INSTRUCTIONS FOR THE TASK:
If a line in the data below holds the word "down", copy it.

DATA SUPPLIED:
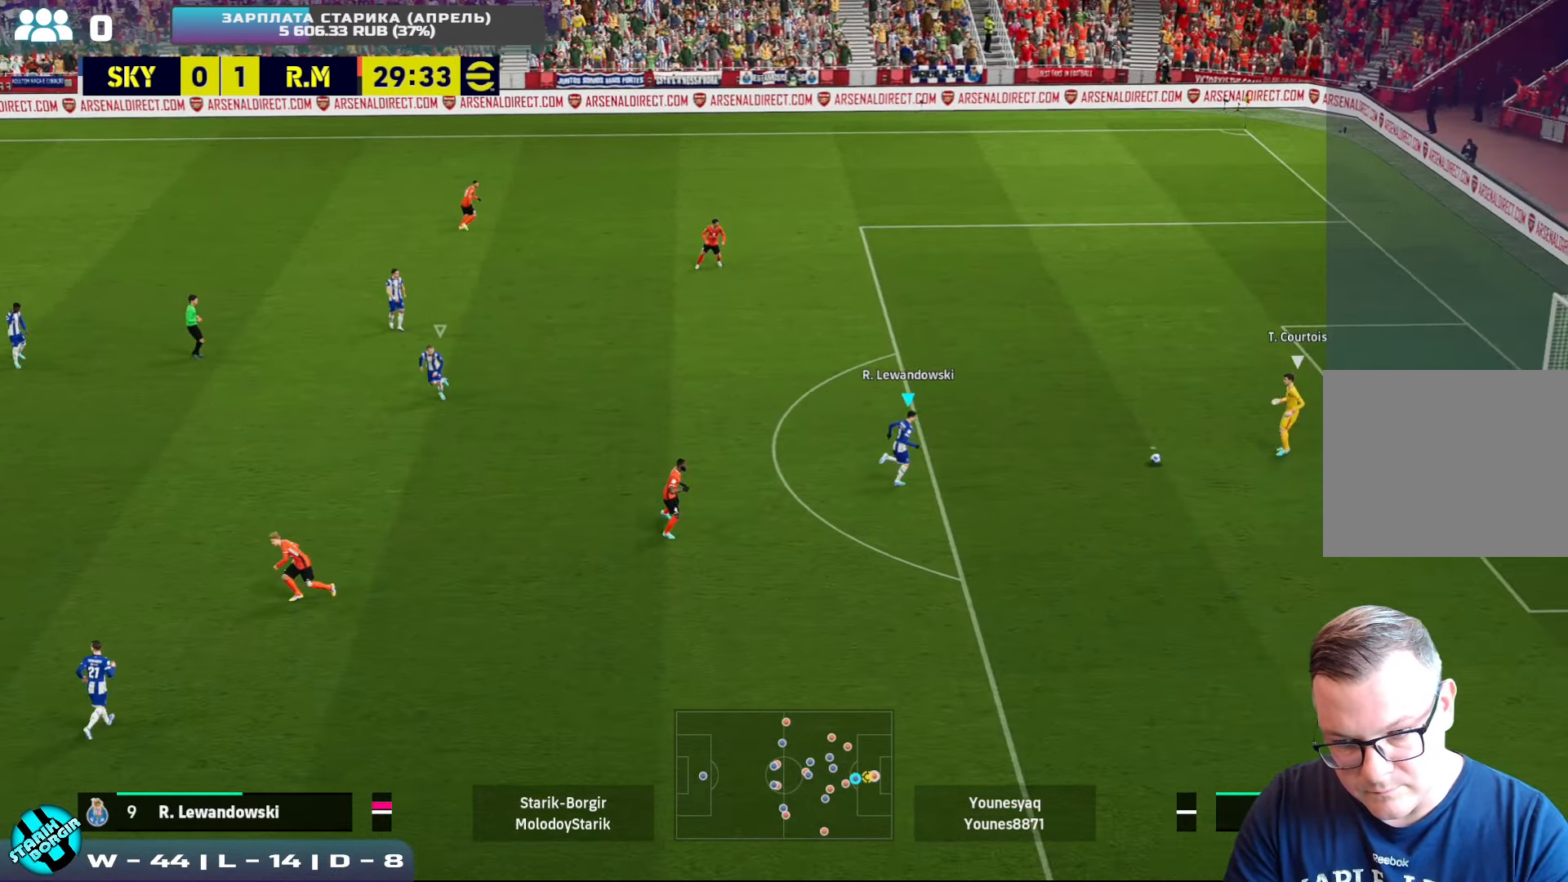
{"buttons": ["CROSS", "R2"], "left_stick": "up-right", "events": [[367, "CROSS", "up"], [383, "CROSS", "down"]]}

==

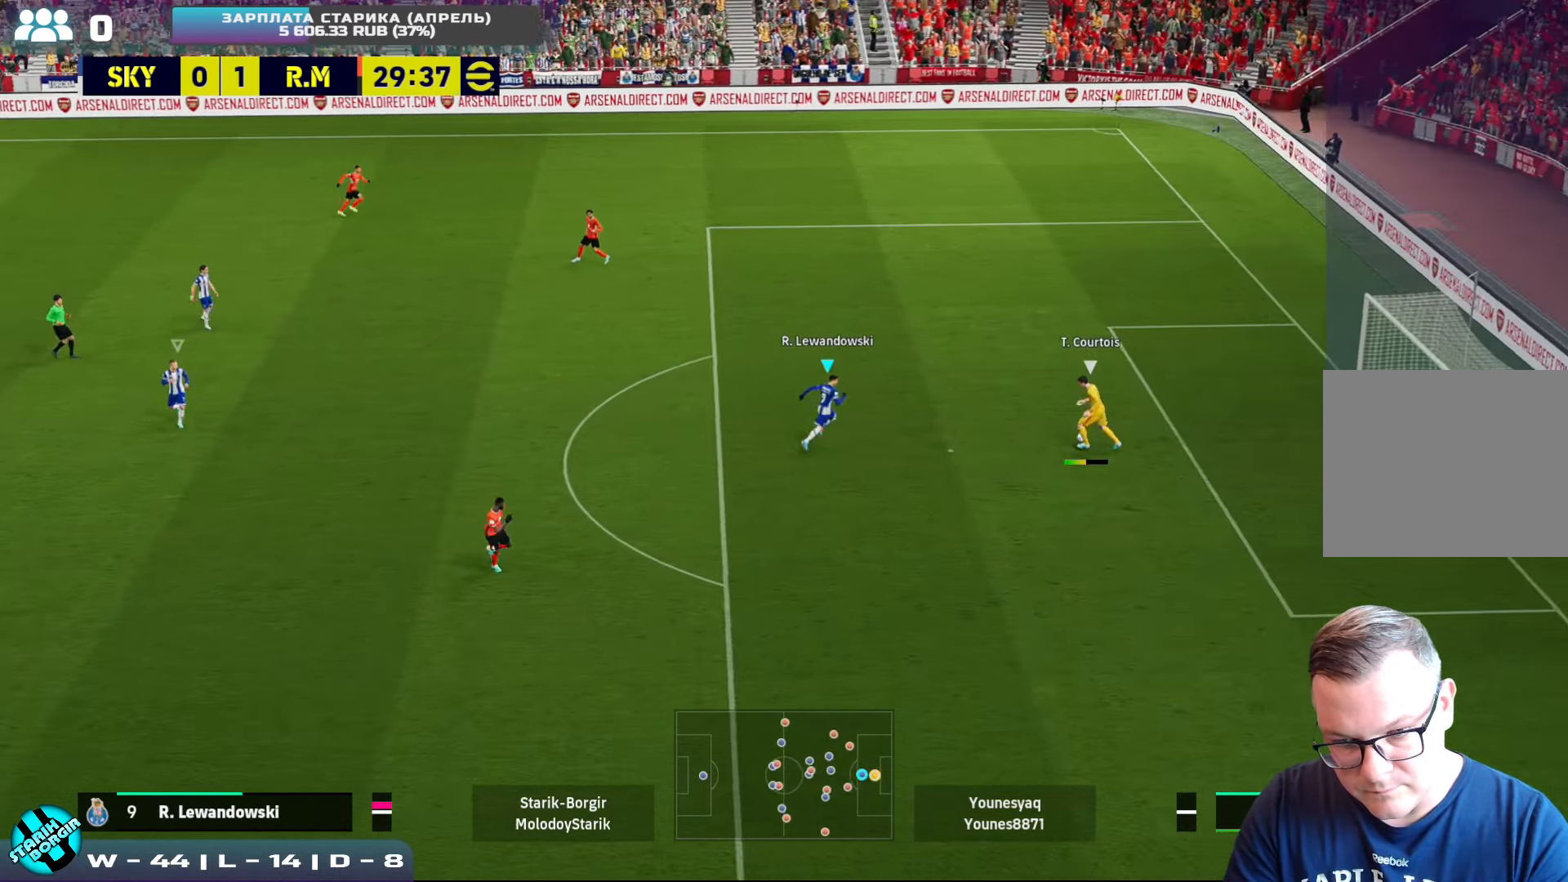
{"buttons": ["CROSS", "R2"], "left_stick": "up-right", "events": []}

--

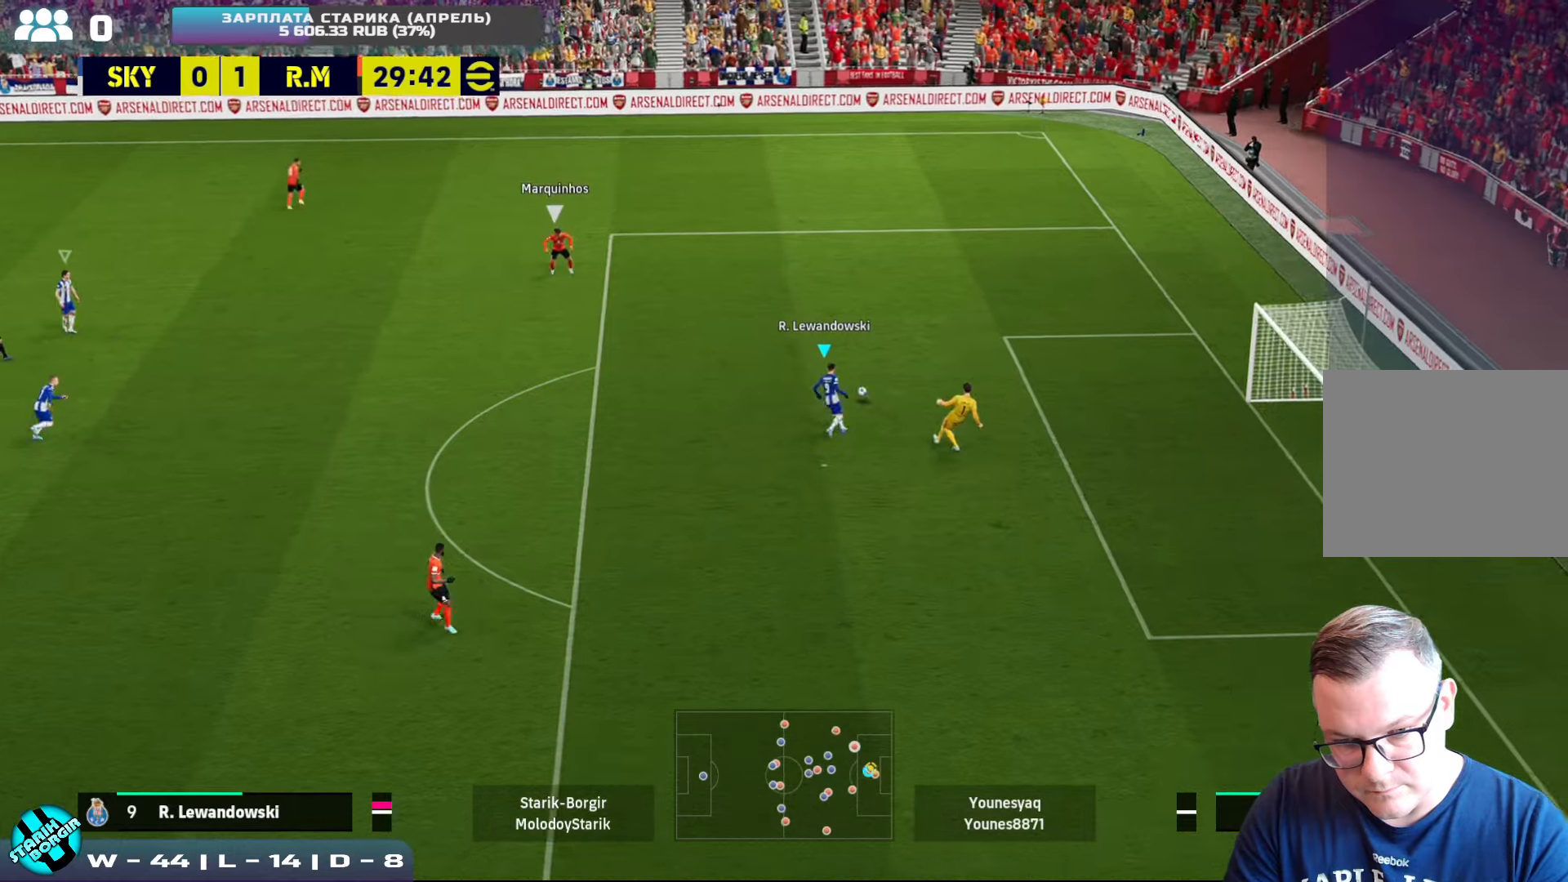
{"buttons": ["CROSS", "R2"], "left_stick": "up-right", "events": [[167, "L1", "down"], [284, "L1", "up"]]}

ANSWER SECTION:
{"buttons": ["CROSS", "R2"], "left_stick": "up-right", "events": [[367, "CROSS", "up"], [383, "CROSS", "down"]]}
{"buttons": ["CROSS", "R2"], "left_stick": "up-right", "events": [[167, "L1", "down"], [284, "L1", "up"]]}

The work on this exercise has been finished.